Source passage:
________________________________________

2.2 Using Model in Online Code

In order to compute frame transformations online using the robot, we developed a library on top of RBDL [3] to load the URDF and request it. onshape-to-robot allows you to attach manually frames in your model, directly in the CAD design-time, that appear in the final robot description and allow you to compute transformation matrices using the DOFs of your robot.

2.3 Physics Simulation

The robot description model that is produced this way can also be used for physics simulation, like Bullet⁷. However, simulating the collisions of the actual parts is computationally expensive, first because the exported parts are represented by unstructured triangular surfaces, but also because of all the small details (like screw holes) which are not relevant for our use case.

________________________________________

Provided material:
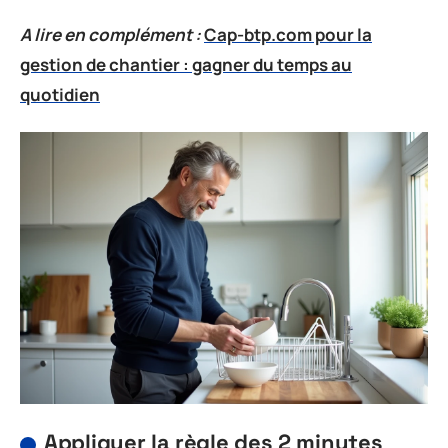
A lire en complément :
Cap-btp.com pour la
gestion de chantier : gagner du temps au
quotidien
Appliquer la règle des 2 minutes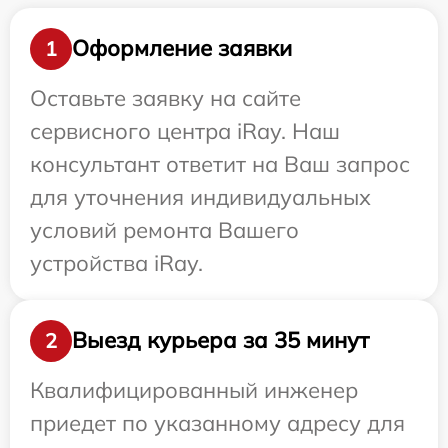
Оформление заявки
1
Оставьте заявку на сайте
сервисного центра iRay. Наш
консультант ответит на Ваш запрос
для уточнения индивидуальных
условий ремонта Вашего
устройства iRay.
Выезд курьера за 35 минут
2
Квалифицированный инженер
приедет по указанному адресу для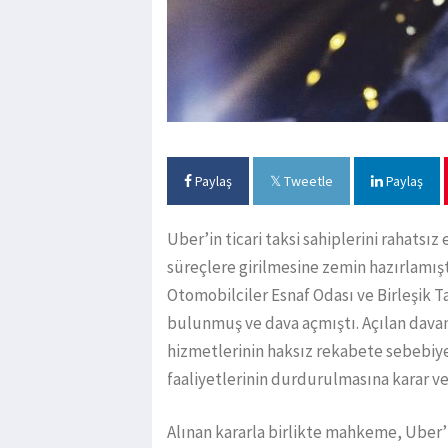
Paylaş
Tweetle
Paylaş
Uber’in ticari taksi sahiplerini rahatsı
süreçlere girilmesine zemin hazırlamış
Otomobilciler Esnaf Odası ve Birleşik Ta
bulunmuş ve dava açmıştı. Açılan dav
hizmetlerinin haksız rekabete sebebiye
faaliyetlerinin durdurulmasına karar ve
Alınan kararla birlikte mahkeme, Uber’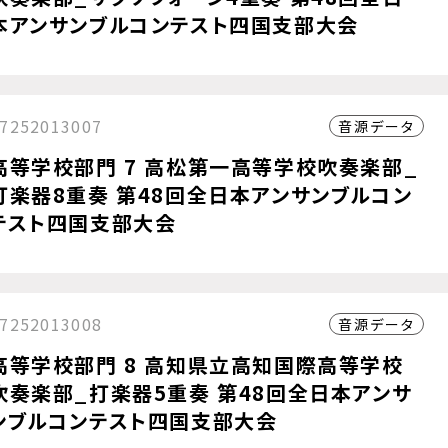
本アンサンブルコンテスト四国支部大会
7252013007
音源データ
高等学校部門 7 高松第一高等学校吹奏楽部_
打楽器8重奏 第48回全日本アンサンブルコン
テスト四国支部大会
7252013008
音源データ
高等学校部門 8 高知県立高知国際高等学校
吹奏楽部_打楽器5重奏 第48回全日本アンサ
ンブルコンテスト四国支部大会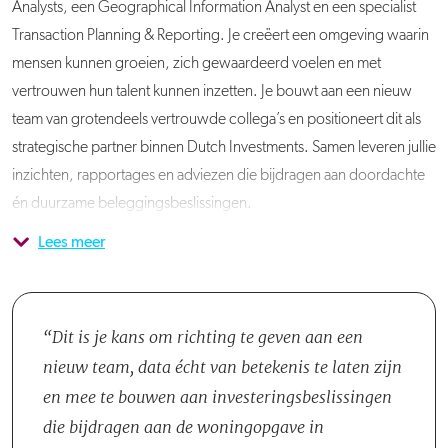
Analysts, een Geographical Information Analyst en een specialist
Transaction Planning & Reporting. Je creëert een omgeving waarin
mensen kunnen groeien, zich gewaardeerd voelen en met
vertrouwen hun talent kunnen inzetten. Je bouwt aan een nieuw
team van grotendeels vertrouwde collega’s en positioneert dit als
strategische partner binnen Dutch Investments. Samen leveren jullie
inzichten, rapportages en adviezen die bijdragen aan doordachte
én duurzame beleggingsbeslissingen.
Lees meer
Je brengt leiderschap en inhoudelijke scherpte samen. Je coacht,
Je beweegt moeiteloos tussen finance, strategie en technologie en
verbindt en stimuleert samenwerking, en draagt actief bij aan een
weet mensen op verschillende niveaus te verbinden. Tegelijkertijd
cultuur waarin eigenaarschap en teamgeest centraal staan. Met
sta je zelf ook met beide voeten in de praktijk. Je bouwt aan een
jouw heldere visie op de waarde van data en analytics geef je
duurzaam teammodel, waarin collega’s elkaar aanvullen, zich
Dit is je kans om richting te geven aan een
richting én ruimte aan het team. Je inspireert collega’s binnen Direct
blijven ontwikkelen en met plezier samenwerken aan impactvolle
nieuw team, data écht van betekenis te laten zijn
Investments en helpt hen stappen te zetten in data gedreven
resultaten.
en mee te bouwen aan investeringsbeslissingen
werken.
die bijdragen aan de woningopgave in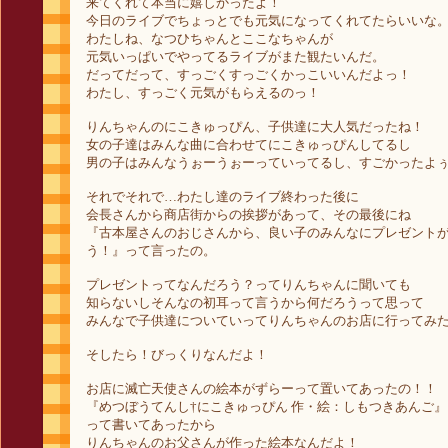
来てくれて本当に嬉しかったよ！
今日のライブでちょっとでも元気になってくれてたらいいな
わたしね、なつひちゃんとここなちゃんが
元気いっぱいでやってるライブがまた観たいんだ。
だってだって、すっごくすっごくかっこいいんだよっ！
わたし、すっごく元気がもらえるのっ！
りんちゃんのにこきゅっぴん、子供達に大人気だったね！
女の子達はみんな曲に合わせてにこきゅっぴんしてるし
男の子はみんなうぉーうぉーっていってるし、すごかったよ
それでそれで…わたし達のライブ終わった後に
会長さんから商店街からの挨拶があって、その最後にね
『古本屋さんのおじさんから、良い子のみんなにプレゼント
う！』って言ったの。
プレゼントってなんだろう？ってりんちゃんに聞いても
知らないしそんなの初耳って言うから何だろうって思って
みんなで子供達についていってりんちゃんのお店に行ってみ
そしたら！びっくりなんだよ！
お店に滅亡天使さんの絵本がずらーって置いてあったの！！
『めつぼうてんし†にこきゅっぴん 作・絵：しもつきあんご』
って書いてあったから
りんちゃんのお父さんが作った絵本なんだよ！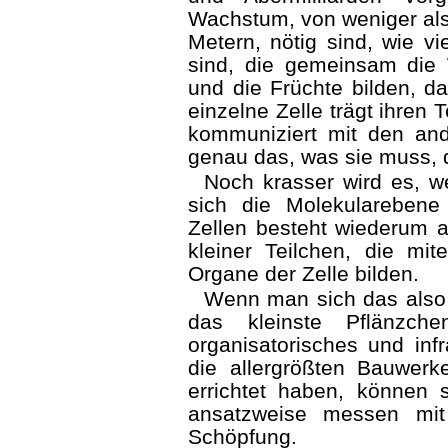
Wachstum, von weniger als 
Metern, nötig sind, wie vi
sind, die gemeinsam die 
und die Früchte bilden, da
einzelne Zelle trägt ihren T
kommuniziert mit den and
genau das, was sie muss, d
Noch krasser wird es, w
sich die Molekular­eben
Zellen besteht wiederum a
kleiner Teilchen, die mit
Organe der Zelle bilden.
Wenn man sich das also 
das kleinste Pflänz­­c
organisatorisches und infr
die aller­größten Bauwer
errichtet haben, können 
ansatzweise messen mit
Schöpfung.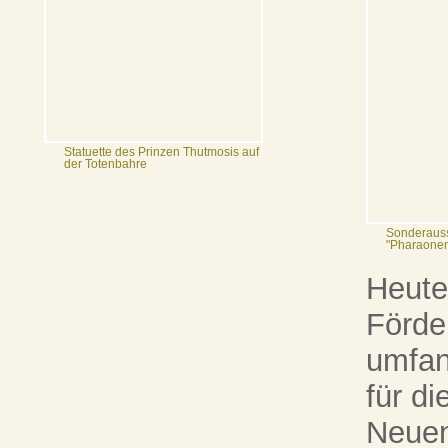
Statuette des Prinzen Thutmosis auf
der Totenbahre
Sonderauss
"Pharaone
Heute
Förde
umfan
für d
Neuen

________________________________________

How to complete this task:
In the passage on robot description models, what two reasons make simulating collisions of the actual parts computationally expensive?

Answer to this problem:
The exported parts are represented by unstructured triangular surfaces, and they contain many small details, such as screw holes, that are not relevant to the use case.